Dopo la maturità emergono le prime distanze fra i due. Claudia sente che il suo destino è andare via da quella provincia gretta e soffocante. Parte: prima Londra, poi Milano e Berlino. Ha fame di esperienze, di libertà, di vita. È il sole della coppia, agisce d’impulso senza guardarsi indietro.
Francesco è la luna. Non agisce, riflette. Vive con rassegnazione gli anni universitari e lavorativi nel suo paese, non trovando mai il coraggio di scavare dentro di sé senza censure e tabù. Lo troverà soltanto in Claudia, quel coraggio, decidendo di seguirla a Berlino, in un gioco simbiotico di separazione e rincorsa in cui finiscono sempre per ritrovarsi.
Nella lettura si percepisce la presenza dell’autore in tutta la sua ruvida tenerezza. Si coglie il suo vissuto intimo e disperato nel protagonista Francesco Veleno, affamato di vita, ma sempre ancorato alle origini – nel bene e nel male.
Ho molto apprezzato l’autenticità di Desiati, il suo raccontare la Puglia con le sue tradizioni e contraddizioni. Se ne riconosce ogni singola pietra citata, gli odori, i dialetti, la mentalità dei personaggi e quello che comporta.
Non credo che la vera essenza di Spatriati, nonostante i temi universali che affronta, possa essere realmente compresa da chi non è nato o vissuto in Puglia, e questo diventa il punto di forza e nello stesso tempo di debolezza di tutto il racconto.
La scrittura è piacevole ed evocativa, strutturata in brevi capitoli, di facile lettura.
Mario Desiati con Spatriati riesce a descrivere nel profondo le fragilità e complessità di una generazione “interrotta”: la sua.

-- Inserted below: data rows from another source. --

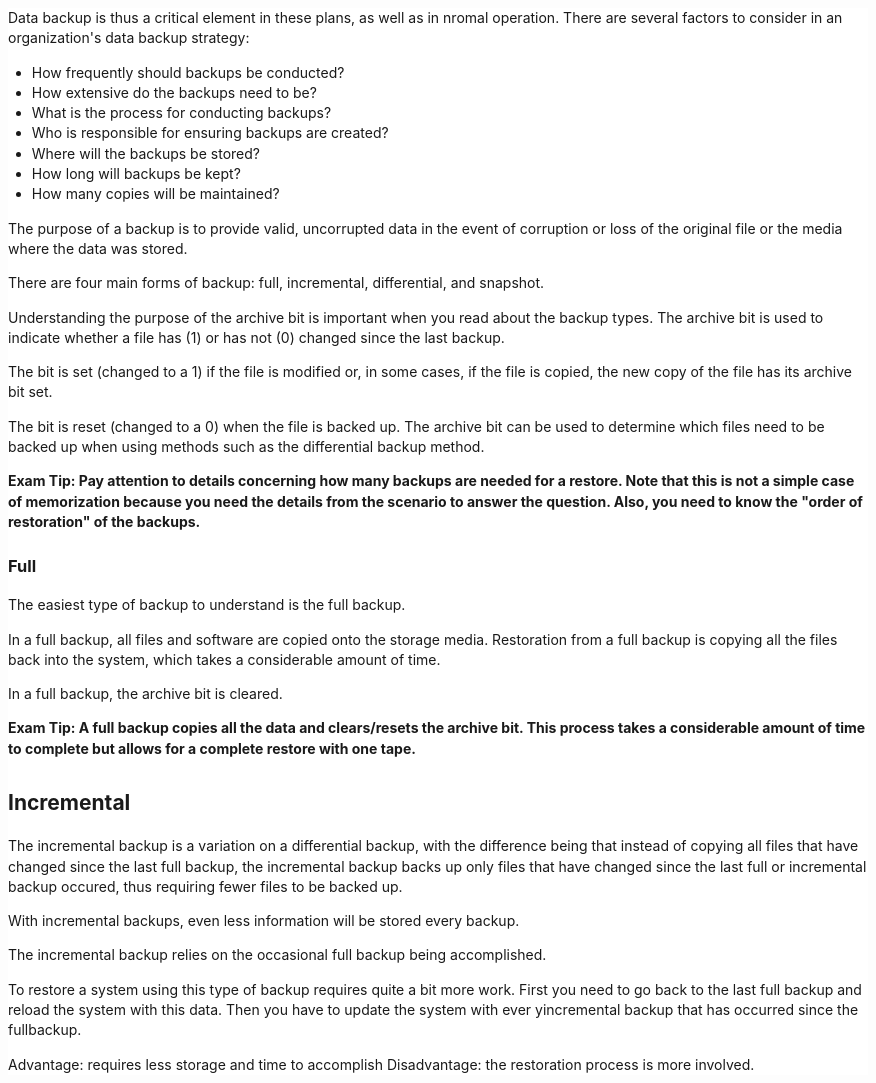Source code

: Data backup is thus a critical element in these plans, as well as in nromal operation. There are several factors to consider in an organization's data backup strategy: 
- How frequently should backups be conducted? 
- How extensive do the backups need to be?
- What is the process for conducting backups?
- Who is responsible for ensuring backups are created?
- Where will the backups be stored?
- How long will backups be kept?
- How many copies will be maintained?

The purpose of a backup is to provide valid, uncorrupted data in the event of corruption or loss of the original file or the media where the data was stored. 

There are four main forms of backup: full, incremental, differential, and snapshot.

Understanding the purpose of the archive bit is important when you read about the backup types. The archive bit is used to indicate whether a file has (1) or has not (0) changed since the last backup. 

The bit is set (changed to a 1) if the file is modified or, in some cases, if the file is copied, the new copy of the file has its archive bit set. 

The bit is reset (changed to a 0) when the file is backed up. The archive bit can be used to determine which files need to be backed up when using methods such as the differential backup method. 

**Exam Tip: Pay attention to details concerning how many backups are needed for a restore. Note that this is not a simple case of memorization because you need the details from the scenario to answer the question. Also, you need to know the "order of restoration" of the backups.**

### Full 
The easiest type of backup to understand is the full backup. 

In a full backup, all files and software are copied onto the storage media. Restoration from a full backup is copying all the files back into the system, which takes a considerable amount of time.

In a full backup, the archive bit is cleared.

**Exam Tip: A full backup copies all the data and clears/resets the archive bit. This process takes a considerable amount of time to complete but allows for a complete restore with one tape.**

## Incremental
The incremental backup is a variation on a differential backup, with the difference being that instead of copying all files that have changed since the last full backup, the incremental backup backs up only files that have changed since the last full or incremental backup occured, thus requiring fewer files to be backed up. 

With incremental backups, even less information will be stored every backup. 

The incremental backup relies on the occasional full backup being accomplished.

To restore a system using this type of backup requires quite a bit more work. First you need to go back to the last full backup and reload the system with this data. Then you have to update the system with ever yincremental backup that has occurred since the fullbackup. 

Advantage: requires less storage and time to accomplish
Disadvantage: the restoration process is more involved.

Con il termine “spatriati” non si fa solo riferimento ai senza patria e a coloro che non hanno avuto paura di cercare lontano da casa il loro posto nel mondo, ma si vuole soprattutto dare al termine un senso più sottile e metaforico, includendo gli irrisolti, i disorientati, gli sradicati. Lo sono anche tutti coloro che hanno provato a cercare sé stessi altrove ma poi ritornano, continuando a vivere con la valigia sempre pronta, accostata sull’uscio della porta.
Ognuno di noi può attribuire una valenza personale a tale parola, ed è per questo che leggere Spatriati mi ha fatto sentire capita, accolta. I personaggi lo sono, spatriati, ma paradossalmente donano una terra d’origine a tutti quelli che, come Francesco e Claudia, sentono di non possederla, e nello squilibrio riescono a trovare nuovi equilibri, più veri, più puri. Una patria non geografica che rifiuta categorie e targhette, in particolare nei sentimenti.
Consiglio di leggere Spatriati a tutti coloro che sono alla perenne ricerca del proprio universo, della propria identità sociale e sessuale, tra turbamenti e l’aspirazione a non volersi accontentare a una realtà imposta e circoscritta.
Un libro in cui ritrovarsi, perché alla fine “eravamo decine di migliaia così, anelavamo alla casualità dell’umido e della pioggia, con la gioia di chi si ritrova nell’unica patria possibile, quella a cui non rispondiamo a nessuno di ciò che siamo. Spatriati”.